From: Zhenyu Wang <zhenyuw@linux.intel.com>
To: Yan Zhao <yan.y.zhao@intel.com>
Cc: intel-gvt-dev@lists.freedesktop.org, kvm@vger.kernel.org,
linux-kernel@vger.kernel.org, alex.williamson@redhat.com,
zhenyuw@linux.intel.com, pbonzini@redhat.com,
kevin.tian@intel.com, peterx@redhat.com
Subject: Re: [PATCH v4 7/7] drm/i915/gvt: rw more pages a time for shadow context
Date: Mon, 16 Mar 2020 11:23:20 +0800 [thread overview]
Message-ID: <20200316032320.GA20491@zhen-hp.sh.intel.com> (raw)
In-Reply-To: <20200313031233.8094-1-yan.y.zhao@intel.com>
[-- Attachment #1: Type: text/plain, Size: 8961 bytes --]
On 2020.03.12 23:12:33 -0400, Yan Zhao wrote:
> 1. as shadow context is pinned in intel_vgpu_setup_submission() and
> unpinned in intel_vgpu_clean_submission(), its base virtual address of
> is safely obtained from lrc_reg_state. no need to call kmap()/kunmap()
> repeatedly.
>
> 2. IOVA(GPA)s of context pages are checked in this patch and if they are
> consecutive, read/write them together in one
> intel_gvt_hypervisor_read_gpa() / intel_gvt_hypervisor_write_gpa().
>
> after the two changes in this patch,
Better split the kmap remove and consecutive copy one for bisect.
> average cycles for populate_shadow_context() and update_guest_context()

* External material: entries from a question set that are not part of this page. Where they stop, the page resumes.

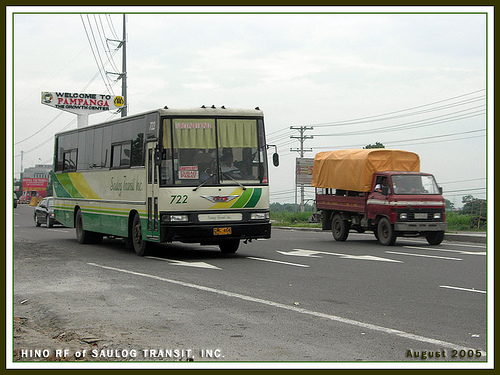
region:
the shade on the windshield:
[164, 116, 259, 147]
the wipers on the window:
[187, 166, 253, 193]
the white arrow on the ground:
[145, 249, 237, 284]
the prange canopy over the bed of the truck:
[307, 149, 422, 192]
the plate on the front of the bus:
[211, 224, 236, 236]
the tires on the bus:
[73, 198, 148, 257]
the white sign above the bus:
[36, 83, 129, 124]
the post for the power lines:
[86, 16, 134, 91]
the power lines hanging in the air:
[309, 85, 488, 147]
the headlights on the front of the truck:
[394, 208, 444, 223]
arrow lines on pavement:
[146, 247, 236, 295]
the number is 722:
[140, 181, 210, 226]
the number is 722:
[155, 179, 203, 213]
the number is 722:
[170, 189, 203, 210]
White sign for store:
[34, 84, 129, 122]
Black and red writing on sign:
[45, 88, 125, 114]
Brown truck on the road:
[302, 132, 454, 266]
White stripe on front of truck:
[360, 184, 457, 224]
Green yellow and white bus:
[43, 103, 282, 258]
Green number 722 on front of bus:
[162, 188, 198, 215]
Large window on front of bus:
[150, 110, 280, 200]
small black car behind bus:
[20, 188, 71, 244]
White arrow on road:
[127, 222, 225, 302]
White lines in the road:
[245, 252, 499, 338]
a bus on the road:
[31, 101, 286, 280]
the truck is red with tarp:
[292, 113, 467, 263]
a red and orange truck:
[314, 149, 444, 250]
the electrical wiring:
[285, 113, 470, 144]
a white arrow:
[151, 251, 218, 276]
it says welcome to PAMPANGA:
[42, 89, 118, 111]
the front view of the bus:
[158, 110, 265, 238]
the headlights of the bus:
[170, 209, 267, 220]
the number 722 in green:
[168, 190, 190, 210]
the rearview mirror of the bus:
[268, 145, 282, 167]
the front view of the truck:
[390, 176, 443, 231]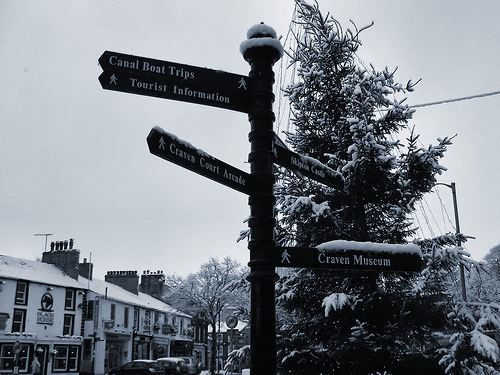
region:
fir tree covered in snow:
[269, 0, 494, 371]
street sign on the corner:
[99, 22, 425, 369]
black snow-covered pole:
[245, 27, 278, 374]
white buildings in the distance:
[2, 255, 207, 374]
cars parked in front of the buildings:
[122, 355, 199, 373]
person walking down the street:
[30, 356, 41, 371]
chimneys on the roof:
[42, 240, 163, 295]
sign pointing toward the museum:
[278, 246, 423, 273]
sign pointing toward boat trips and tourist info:
[96, 50, 250, 110]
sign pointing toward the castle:
[274, 143, 344, 187]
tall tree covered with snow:
[300, 8, 454, 268]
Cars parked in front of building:
[112, 341, 214, 373]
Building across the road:
[16, 270, 231, 358]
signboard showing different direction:
[86, 38, 424, 301]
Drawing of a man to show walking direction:
[281, 248, 292, 267]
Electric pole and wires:
[379, 123, 497, 310]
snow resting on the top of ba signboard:
[316, 238, 438, 251]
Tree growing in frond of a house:
[178, 267, 243, 364]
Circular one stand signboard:
[223, 308, 240, 370]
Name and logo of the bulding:
[38, 291, 62, 331]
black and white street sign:
[100, 50, 254, 110]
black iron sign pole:
[248, 22, 275, 374]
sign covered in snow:
[280, 236, 425, 274]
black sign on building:
[35, 292, 56, 329]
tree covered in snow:
[253, 6, 488, 368]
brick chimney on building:
[43, 239, 80, 281]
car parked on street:
[116, 358, 166, 373]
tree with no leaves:
[186, 258, 247, 370]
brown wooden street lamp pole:
[450, 181, 468, 306]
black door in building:
[32, 346, 49, 371]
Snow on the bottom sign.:
[279, 232, 434, 279]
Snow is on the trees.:
[299, 54, 421, 229]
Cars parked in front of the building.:
[105, 357, 206, 372]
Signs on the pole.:
[110, 39, 260, 203]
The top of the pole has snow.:
[231, 21, 303, 63]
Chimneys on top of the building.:
[38, 236, 108, 283]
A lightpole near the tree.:
[420, 183, 486, 309]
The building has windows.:
[3, 284, 32, 340]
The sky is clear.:
[36, 53, 148, 216]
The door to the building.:
[51, 342, 78, 374]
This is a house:
[0, 235, 242, 371]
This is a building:
[0, 230, 215, 370]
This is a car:
[110, 358, 165, 374]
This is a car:
[151, 356, 189, 373]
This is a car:
[176, 357, 206, 374]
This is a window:
[12, 278, 32, 308]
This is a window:
[8, 306, 27, 336]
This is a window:
[61, 286, 77, 312]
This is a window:
[58, 313, 75, 340]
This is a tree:
[286, 1, 483, 371]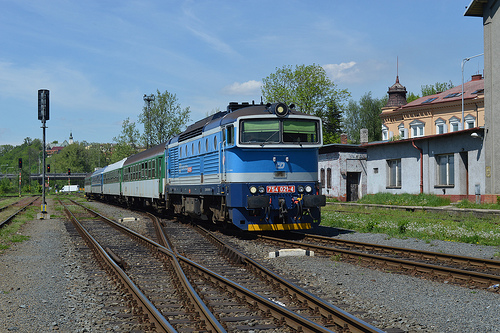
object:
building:
[377, 56, 482, 142]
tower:
[384, 58, 407, 104]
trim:
[246, 220, 316, 235]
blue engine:
[166, 95, 326, 230]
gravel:
[111, 213, 398, 331]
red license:
[264, 185, 298, 195]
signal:
[34, 85, 52, 125]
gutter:
[407, 137, 429, 195]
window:
[230, 114, 280, 144]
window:
[278, 110, 323, 145]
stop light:
[14, 154, 26, 196]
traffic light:
[15, 155, 25, 170]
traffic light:
[42, 160, 53, 172]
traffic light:
[65, 167, 74, 181]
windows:
[117, 160, 162, 180]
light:
[34, 84, 52, 221]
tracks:
[205, 217, 499, 293]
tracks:
[147, 210, 382, 332]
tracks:
[4, 187, 41, 234]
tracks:
[0, 185, 498, 332]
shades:
[248, 117, 310, 134]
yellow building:
[378, 55, 483, 138]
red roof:
[406, 77, 485, 107]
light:
[35, 88, 51, 120]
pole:
[35, 124, 52, 221]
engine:
[163, 101, 330, 236]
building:
[318, 125, 488, 207]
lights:
[220, 155, 332, 215]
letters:
[262, 180, 307, 197]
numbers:
[266, 179, 309, 197]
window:
[151, 160, 156, 177]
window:
[146, 160, 153, 180]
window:
[139, 162, 144, 179]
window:
[130, 165, 137, 180]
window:
[124, 167, 131, 181]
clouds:
[228, 74, 265, 98]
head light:
[265, 95, 300, 125]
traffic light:
[36, 87, 53, 121]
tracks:
[118, 204, 325, 307]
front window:
[239, 116, 321, 147]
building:
[346, 123, 498, 211]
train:
[94, 95, 336, 247]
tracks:
[72, 204, 346, 331]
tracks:
[34, 207, 474, 330]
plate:
[260, 174, 317, 194]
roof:
[388, 77, 489, 112]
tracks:
[178, 222, 498, 331]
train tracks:
[68, 189, 498, 330]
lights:
[8, 85, 78, 185]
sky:
[2, 1, 482, 142]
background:
[2, 59, 483, 187]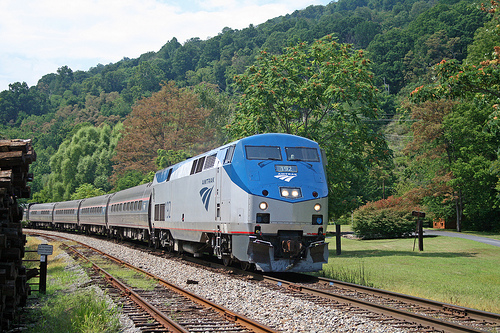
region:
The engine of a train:
[256, 235, 334, 273]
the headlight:
[258, 201, 269, 212]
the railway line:
[101, 257, 183, 308]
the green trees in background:
[208, 48, 409, 124]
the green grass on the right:
[368, 240, 485, 292]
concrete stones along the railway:
[236, 283, 263, 311]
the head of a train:
[241, 142, 335, 229]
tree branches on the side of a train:
[292, 98, 353, 136]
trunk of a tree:
[413, 218, 435, 252]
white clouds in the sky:
[33, 14, 117, 58]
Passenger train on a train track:
[21, 132, 330, 275]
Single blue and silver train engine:
[150, 132, 328, 273]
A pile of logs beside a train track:
[0, 138, 38, 331]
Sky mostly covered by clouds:
[0, 1, 340, 93]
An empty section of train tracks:
[21, 230, 279, 331]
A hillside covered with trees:
[0, 1, 498, 233]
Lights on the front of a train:
[259, 189, 321, 211]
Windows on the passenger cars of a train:
[29, 199, 144, 216]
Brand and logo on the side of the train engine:
[198, 176, 215, 213]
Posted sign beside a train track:
[36, 243, 54, 295]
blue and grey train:
[42, 165, 340, 276]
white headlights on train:
[258, 171, 323, 225]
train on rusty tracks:
[311, 268, 455, 325]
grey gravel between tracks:
[192, 267, 307, 331]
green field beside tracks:
[361, 244, 495, 316]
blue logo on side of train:
[190, 171, 227, 203]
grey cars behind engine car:
[18, 185, 182, 230]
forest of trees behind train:
[71, 71, 498, 223]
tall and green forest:
[47, 67, 472, 205]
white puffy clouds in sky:
[25, 0, 197, 75]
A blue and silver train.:
[18, 129, 330, 286]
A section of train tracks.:
[19, 223, 499, 332]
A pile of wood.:
[0, 139, 37, 331]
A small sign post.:
[33, 240, 54, 295]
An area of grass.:
[13, 233, 124, 332]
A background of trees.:
[0, 1, 498, 237]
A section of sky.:
[0, 0, 340, 97]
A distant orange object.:
[433, 211, 447, 232]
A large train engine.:
[148, 131, 328, 283]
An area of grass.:
[321, 220, 498, 310]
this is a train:
[37, 125, 347, 284]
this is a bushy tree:
[219, 34, 411, 226]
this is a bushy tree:
[396, 83, 458, 238]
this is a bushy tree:
[344, 178, 424, 260]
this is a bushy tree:
[422, 47, 499, 227]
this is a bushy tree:
[112, 85, 215, 181]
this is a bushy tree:
[26, 120, 140, 204]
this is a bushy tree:
[167, 71, 248, 195]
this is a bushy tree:
[345, 26, 442, 205]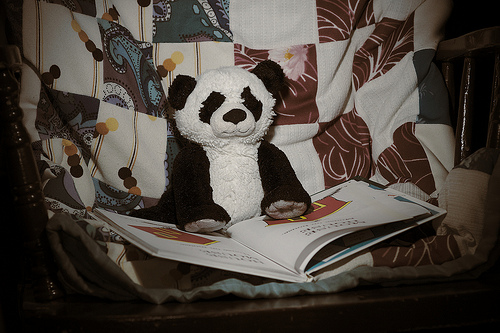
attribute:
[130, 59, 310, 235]
teddy bear — reading, black, white, stuffed, panda bear, panda, nose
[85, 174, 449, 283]
book — opened, large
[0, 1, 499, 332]
chair — brown, wooden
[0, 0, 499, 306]
quilt — patches, squares, square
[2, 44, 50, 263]
arm — wooden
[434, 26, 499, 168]
arm — wooden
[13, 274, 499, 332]
seat — brown, wooden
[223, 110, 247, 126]
nose — black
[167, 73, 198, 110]
ear — black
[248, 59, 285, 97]
ear — black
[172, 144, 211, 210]
arms — black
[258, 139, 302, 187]
arms — black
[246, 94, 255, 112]
eye — black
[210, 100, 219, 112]
eye — black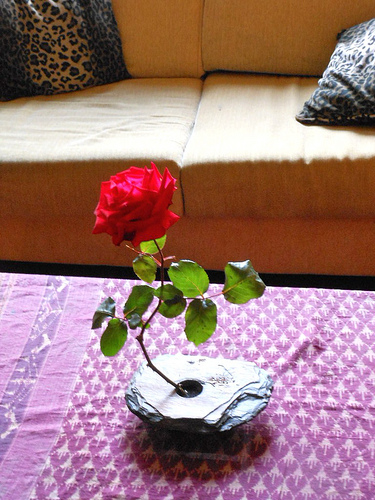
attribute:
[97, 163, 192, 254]
rose — red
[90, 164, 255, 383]
rose — red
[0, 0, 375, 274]
couch — orange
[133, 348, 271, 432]
vase — stone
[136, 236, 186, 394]
stem — curved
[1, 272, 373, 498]
cloth — purple 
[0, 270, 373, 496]
tablecloth — lavander, purple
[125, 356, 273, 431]
rock — grey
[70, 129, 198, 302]
rose — green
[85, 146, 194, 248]
rose — red, alive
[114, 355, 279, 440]
vase — rock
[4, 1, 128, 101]
pillow — leopard print, patterned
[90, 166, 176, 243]
rose — red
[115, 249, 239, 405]
stem — long , brown 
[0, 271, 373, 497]
cover — purple and white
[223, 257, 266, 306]
leaf — curled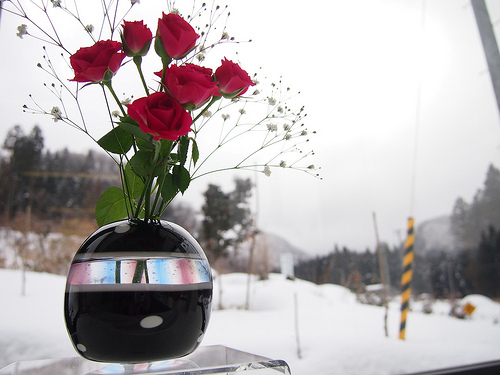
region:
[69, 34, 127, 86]
a red rose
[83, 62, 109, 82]
a red rose petal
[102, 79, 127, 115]
a green flower stem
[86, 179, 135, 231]
a green rose leaf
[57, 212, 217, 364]
a black and silver vase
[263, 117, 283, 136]
a small white flower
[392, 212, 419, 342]
a yellow and black pole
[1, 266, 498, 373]
white snow on the ground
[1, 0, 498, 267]
a gray sky overhead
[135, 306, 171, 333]
light shining on the vase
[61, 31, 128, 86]
a red rose flower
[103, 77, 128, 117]
the stem of a rose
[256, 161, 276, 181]
a small white flower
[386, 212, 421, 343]
a black and yellow pole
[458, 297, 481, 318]
a yellow sign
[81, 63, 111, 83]
the petal of a flower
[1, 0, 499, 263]
a cloudy gray sky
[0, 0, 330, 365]
a beautiful flower vase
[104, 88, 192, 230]
a pink rose in the vase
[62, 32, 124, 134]
a pink rose in the vase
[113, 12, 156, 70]
a pink rose in the vase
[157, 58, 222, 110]
a pink rose in the vase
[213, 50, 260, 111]
a pink rose in the vase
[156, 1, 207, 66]
a pink rose in the vase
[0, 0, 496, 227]
the sky is clear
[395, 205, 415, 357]
yellow and black stripped post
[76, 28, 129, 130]
red and green rose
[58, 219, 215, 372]
black and silver vase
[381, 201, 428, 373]
yellow and black pole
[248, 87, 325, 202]
white and green babys breath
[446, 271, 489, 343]
a yellow road sign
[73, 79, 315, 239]
red roses with baby breath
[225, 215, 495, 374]
white snow and green trees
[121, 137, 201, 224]
green leaves on a rose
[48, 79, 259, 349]
bunch of roses in a vase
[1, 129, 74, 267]
green trees and a hill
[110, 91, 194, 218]
red rose with green stems and leaves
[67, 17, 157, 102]
two red roses with a green stem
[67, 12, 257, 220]
five red roses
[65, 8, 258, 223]
red flowers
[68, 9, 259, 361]
red roses in a black round vase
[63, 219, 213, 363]
round black vase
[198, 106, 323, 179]
tiny white flowers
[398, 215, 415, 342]
yellow and gray striped pole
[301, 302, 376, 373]
snow on the ground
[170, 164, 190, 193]
green leaf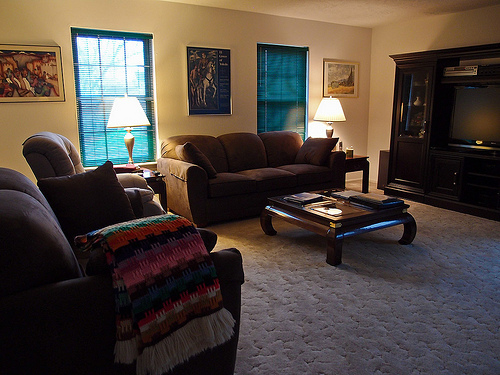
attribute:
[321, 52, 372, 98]
picture — framed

> are reduced by ~10000-20000 cycles, depending on the average number of
> consecutive pages in each read/write.
>
> (1) comparison of cycles of
> populate_shadow_context() + update_guest_context() when executing
> different benchmarks
> -------------------------------------------------------------
> | cycles | glmark2 | lightsmark | openarena |
> |-------------------------------------------------------------|
> | before this patch | 65968 | 97852 | 61373 |
> | after this patch | 56017 (85%) | 73862 (75%) | 47463 (77%) |
> -------------------------------------------------------------
>
> (2) average count of pages read/written a time in
> populate_shadow_context() and update_guest_context()
> for each benchmark
>
> -----------------------------------------------------------
> | page cnt | glmark2 | lightsmark | openarena |
> |-----------------------------------------------------------|
> | before this patch | 1 | 1 | 1 |
> | after this patch | 5.25 | 19.99 | 20 |
> ------------------------------------------------------------
>
> (3) comparison of benchmarks scores
> ---------------------------------------------------------------------
> | score | glmark2 | lightsmark | openarena |
> |---------------------------------------------------------------------|
> | before this patch | 1244 | 222.18 | 114.4 |
> | after this patch | 1248 (100.3%) | 225.8 (101.6%) | 115.0 (100.9%) |
> ---------------------------------------------------------------------
>
> Signed-off-by: Yan Zhao <yan.y.zhao@intel.com>
> ---
> drivers/gpu/drm/i915/gvt/scheduler.c | 95 ++++++++++++++++++++--------
> 1 file changed, 67 insertions(+), 28 deletions(-)
>
> diff --git a/drivers/gpu/drm/i915/gvt/scheduler.c b/drivers/gpu/drm/i915/gvt/scheduler.c
> index 1c95bf8cbed0..852d924f6abc 100644
> --- a/drivers/gpu/drm/i915/gvt/scheduler.c
> +++ b/drivers/gpu/drm/i915/gvt/scheduler.c
> @@ -128,16 +128,21 @@ static int populate_shadow_context(struct intel_vgpu_workload *workload)
> {
> struct intel_vgpu *vgpu = workload->vgpu;
> struct intel_gvt *gvt = vgpu->gvt;
> - struct drm_i915_gem_object *ctx_obj =
> - workload->req->context->state->obj;
> + struct intel_context *ctx = workload->req->context;
> struct execlist_ring_context *shadow_ring_context;
> - struct page *page;
> void *dst;
> + void *context_base;
> unsigned long context_gpa, context_page_num;
> + unsigned long gpa_base; /* first gpa of consecutive GPAs */
> + unsigned long gpa_size; /* size of consecutive GPAs */
> int i;
>
> - page = i915_gem_object_get_page(ctx_obj, LRC_STATE_PN);
> - shadow_ring_context = kmap(page);
> + GEM_BUG_ON(!intel_context_is_pinned(ctx));
> +
> + context_base = (void *) ctx->lrc_reg_state -
> + (LRC_STATE_PN << I915_GTT_PAGE_SHIFT);
> +
> + shadow_ring_context = (void *) ctx->lrc_reg_state;
>
> sr_oa_regs(workload, (u32 *)shadow_ring_context, true);
> #define COPY_REG(name) \
> @@ -169,7 +174,6 @@ static int populate_shadow_context(struct intel_vgpu_workload *workload)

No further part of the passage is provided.